A Reporter Who Leads With People
If there is a single phrase that captures Maqbool’s approach, it is “human stories first.” He has said as much himself, describing his aim as explaining what is happening in the world by focusing on the individuals living through it. That philosophy is precisely why he has been trusted with such delicate territory. Faith, conflict, and politics are minefields, and the temptation to editorialise is constant. Maqbool’s instinct is to step back, let people speak, and trust the audience to draw its own conclusions. In an era of hot takes and instant outrage, that restraint feels almost old-fashioned, and refreshingly so.
A Private Life Kept Genuinely Private
One thing worth saying plainly: Maqbool guards his personal life carefully, and there is very little verified public information about his family, relationships, or upbringing beyond his professional background. Plenty of biography websites speculate about such details, but most of it is unconfirmed filler rather than fact. He has chosen to let his work speak for itself rather than turn himself into the story, which is a fairly principled stance for someone whose face appears on national television. It is also a quiet reminder that public figures are entitled to a private life, and that not every gap in a biography needs filling.
FAQs
Who is Aleem Maqbool?
Aleem Maqbool is a British broadcast journalist who has worked at the BBC for nearly two decades. He currently serves as the BBC’s Religion Editor and previously reported as a foreign correspondent from Pakistan, Gaza, the West Bank, Egypt, and the United States.
What does the BBC Religion Editor do?
As Religion Editor, Aleem Maqbool leads the BBC’s coverage and analysis of faith, belief, and ethics stories across the UK and worldwide. The role covers everything from the Vatican to interfaith debates, and he also presents the Radio 4 programme Beyond Belief.

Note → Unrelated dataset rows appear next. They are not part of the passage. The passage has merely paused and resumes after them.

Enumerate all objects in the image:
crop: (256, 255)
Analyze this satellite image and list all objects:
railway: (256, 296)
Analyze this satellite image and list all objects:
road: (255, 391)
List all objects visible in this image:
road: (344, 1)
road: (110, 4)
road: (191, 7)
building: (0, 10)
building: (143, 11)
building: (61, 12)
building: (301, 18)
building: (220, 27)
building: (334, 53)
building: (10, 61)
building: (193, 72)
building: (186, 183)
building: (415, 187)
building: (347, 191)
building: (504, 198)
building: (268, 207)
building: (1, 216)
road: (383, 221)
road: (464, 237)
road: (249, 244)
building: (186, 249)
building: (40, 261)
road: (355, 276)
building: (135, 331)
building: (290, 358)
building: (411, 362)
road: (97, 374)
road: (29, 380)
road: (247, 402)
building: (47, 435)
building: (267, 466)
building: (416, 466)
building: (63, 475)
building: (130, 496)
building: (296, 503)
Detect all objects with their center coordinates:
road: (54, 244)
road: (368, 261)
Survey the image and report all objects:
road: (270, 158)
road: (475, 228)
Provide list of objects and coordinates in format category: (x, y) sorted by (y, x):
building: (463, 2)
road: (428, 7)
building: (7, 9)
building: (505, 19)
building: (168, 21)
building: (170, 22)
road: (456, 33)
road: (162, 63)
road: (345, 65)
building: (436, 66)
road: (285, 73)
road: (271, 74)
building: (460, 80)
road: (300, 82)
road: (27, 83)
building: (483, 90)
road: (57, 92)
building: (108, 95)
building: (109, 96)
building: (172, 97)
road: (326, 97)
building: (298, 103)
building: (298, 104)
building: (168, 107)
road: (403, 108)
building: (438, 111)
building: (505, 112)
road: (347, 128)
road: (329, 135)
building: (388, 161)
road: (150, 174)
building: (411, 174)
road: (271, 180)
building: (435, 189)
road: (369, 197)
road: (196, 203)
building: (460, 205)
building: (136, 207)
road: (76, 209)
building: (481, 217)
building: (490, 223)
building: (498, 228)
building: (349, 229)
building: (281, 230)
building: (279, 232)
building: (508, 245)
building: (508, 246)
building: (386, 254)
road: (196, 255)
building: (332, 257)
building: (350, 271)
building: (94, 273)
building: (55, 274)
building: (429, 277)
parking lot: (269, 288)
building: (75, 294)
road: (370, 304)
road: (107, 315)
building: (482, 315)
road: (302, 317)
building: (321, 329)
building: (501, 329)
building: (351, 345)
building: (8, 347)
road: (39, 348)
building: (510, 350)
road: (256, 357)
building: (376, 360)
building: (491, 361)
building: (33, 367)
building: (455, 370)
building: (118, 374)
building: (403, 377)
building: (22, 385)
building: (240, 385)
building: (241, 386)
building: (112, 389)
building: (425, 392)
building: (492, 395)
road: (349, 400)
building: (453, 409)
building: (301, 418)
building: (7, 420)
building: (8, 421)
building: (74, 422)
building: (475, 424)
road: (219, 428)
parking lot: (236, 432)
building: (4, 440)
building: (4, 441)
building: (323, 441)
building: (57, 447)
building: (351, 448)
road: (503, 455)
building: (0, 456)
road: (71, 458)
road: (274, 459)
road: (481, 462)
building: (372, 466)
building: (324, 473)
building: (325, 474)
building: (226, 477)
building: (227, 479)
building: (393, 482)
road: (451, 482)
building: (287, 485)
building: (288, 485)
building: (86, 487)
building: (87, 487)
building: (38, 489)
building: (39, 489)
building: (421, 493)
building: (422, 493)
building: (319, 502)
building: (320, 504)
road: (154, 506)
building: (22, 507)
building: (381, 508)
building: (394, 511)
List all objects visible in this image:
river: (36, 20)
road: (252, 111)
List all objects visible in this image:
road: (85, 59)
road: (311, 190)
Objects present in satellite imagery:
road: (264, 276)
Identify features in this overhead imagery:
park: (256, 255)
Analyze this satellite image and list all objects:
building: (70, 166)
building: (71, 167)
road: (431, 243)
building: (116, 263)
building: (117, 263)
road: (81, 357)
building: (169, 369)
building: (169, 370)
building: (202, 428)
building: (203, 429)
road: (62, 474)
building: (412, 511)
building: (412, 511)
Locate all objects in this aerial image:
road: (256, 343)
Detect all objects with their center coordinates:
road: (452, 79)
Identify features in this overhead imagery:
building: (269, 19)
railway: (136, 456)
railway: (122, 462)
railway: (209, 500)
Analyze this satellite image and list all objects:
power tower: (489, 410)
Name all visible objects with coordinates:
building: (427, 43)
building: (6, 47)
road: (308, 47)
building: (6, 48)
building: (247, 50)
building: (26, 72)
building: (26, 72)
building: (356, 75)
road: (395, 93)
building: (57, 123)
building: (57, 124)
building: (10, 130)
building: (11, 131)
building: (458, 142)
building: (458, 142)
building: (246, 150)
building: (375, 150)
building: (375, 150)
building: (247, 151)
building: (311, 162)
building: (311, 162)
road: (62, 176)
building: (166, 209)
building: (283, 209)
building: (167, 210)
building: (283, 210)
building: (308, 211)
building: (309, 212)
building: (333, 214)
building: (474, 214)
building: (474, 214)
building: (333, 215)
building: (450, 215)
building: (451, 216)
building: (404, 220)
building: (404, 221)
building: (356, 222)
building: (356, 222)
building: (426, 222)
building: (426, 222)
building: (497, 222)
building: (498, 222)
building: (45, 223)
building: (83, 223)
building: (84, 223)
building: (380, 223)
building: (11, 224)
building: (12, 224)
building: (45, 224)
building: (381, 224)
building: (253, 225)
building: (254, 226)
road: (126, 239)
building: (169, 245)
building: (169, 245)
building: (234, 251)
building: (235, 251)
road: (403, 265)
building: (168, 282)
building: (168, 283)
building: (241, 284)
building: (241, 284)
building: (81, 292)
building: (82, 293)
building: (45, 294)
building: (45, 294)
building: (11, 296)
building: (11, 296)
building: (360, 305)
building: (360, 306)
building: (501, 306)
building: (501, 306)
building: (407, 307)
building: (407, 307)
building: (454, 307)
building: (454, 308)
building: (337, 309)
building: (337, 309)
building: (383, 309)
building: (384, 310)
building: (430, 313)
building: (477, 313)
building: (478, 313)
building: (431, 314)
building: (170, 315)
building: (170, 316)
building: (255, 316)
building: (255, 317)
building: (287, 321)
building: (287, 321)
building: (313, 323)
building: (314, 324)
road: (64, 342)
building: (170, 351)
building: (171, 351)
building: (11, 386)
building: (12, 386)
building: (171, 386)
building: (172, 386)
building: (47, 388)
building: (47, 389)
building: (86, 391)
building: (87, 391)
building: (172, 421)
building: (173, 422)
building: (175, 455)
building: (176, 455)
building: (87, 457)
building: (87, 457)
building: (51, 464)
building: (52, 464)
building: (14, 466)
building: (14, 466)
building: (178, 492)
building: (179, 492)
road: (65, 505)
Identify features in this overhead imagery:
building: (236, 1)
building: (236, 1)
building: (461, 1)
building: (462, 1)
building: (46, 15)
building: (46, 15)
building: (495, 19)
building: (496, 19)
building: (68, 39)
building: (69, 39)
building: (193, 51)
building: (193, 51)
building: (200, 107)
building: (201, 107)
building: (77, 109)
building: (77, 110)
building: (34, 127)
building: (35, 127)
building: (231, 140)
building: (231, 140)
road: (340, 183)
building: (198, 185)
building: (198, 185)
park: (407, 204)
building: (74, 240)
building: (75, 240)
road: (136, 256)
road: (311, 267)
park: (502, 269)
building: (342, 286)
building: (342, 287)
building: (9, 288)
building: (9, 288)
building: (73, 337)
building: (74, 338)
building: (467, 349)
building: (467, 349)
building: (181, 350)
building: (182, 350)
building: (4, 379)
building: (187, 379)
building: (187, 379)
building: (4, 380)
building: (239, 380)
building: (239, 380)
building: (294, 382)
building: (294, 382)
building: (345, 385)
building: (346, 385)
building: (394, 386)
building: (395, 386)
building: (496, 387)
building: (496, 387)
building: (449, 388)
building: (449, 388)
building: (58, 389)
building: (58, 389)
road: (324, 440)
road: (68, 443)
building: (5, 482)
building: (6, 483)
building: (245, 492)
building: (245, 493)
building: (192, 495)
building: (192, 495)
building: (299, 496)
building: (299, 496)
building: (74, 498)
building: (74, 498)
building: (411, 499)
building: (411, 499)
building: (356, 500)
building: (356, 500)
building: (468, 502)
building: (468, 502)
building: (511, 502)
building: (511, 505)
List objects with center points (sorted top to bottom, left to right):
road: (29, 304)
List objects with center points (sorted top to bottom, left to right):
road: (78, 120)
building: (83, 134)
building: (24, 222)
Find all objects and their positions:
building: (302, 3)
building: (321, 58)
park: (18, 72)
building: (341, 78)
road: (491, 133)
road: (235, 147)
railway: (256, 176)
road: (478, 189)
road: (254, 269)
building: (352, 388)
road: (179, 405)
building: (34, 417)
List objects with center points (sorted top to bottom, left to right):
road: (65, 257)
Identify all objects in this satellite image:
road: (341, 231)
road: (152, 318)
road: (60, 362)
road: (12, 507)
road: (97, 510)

When did Aleem Maqbool become BBC Religion Editor?
Aleem Maqbool took up the BBC Religion Editor role in the spring of 2022, succeeding Martin Bashir. Before that, he had served as the BBC’s North America correspondent from 2014 until 2022.
What did Aleem Maqbool study before journalism?
Aleem Maqbool’s early academic background was in science, having studied neuroscience before moving into media. He began his broadcasting career in radio, where he developed the storytelling and presentation skills that later defined his TV reporting.
Is Aleem Maqbool married?
Aleem Maqbool keeps his personal life private, and there are no reliably confirmed public details about his marriage, partner, or children. Most online claims about his family come from unverified biography sites rather than credible sources.
Conclusion
Aleem Maqbool’s career is a study in patience and substance. He did not become a household name through a single viral moment or a signature catchphrase. Instead, he built credibility the slow way, by showing up in hard places, asking better questions, and consistently putting people at the centre of his reporting. From a neuroscience student to a radio newcomer, from war zones and disaster scenes to the BBC’s Religion Editor chair, his path proves that thoughtful, humane journalism still has a vital place in the modern media landscape. As faith and ethics continue to shape public debate in ways both subtle and seismic, having a reporter like Maqbool steering that coverage feels less like a luxury and more like a quiet necessity. If you take one thing away from his story, let it be this: the best journalists are not the loudest in the room, but the ones who keep listening.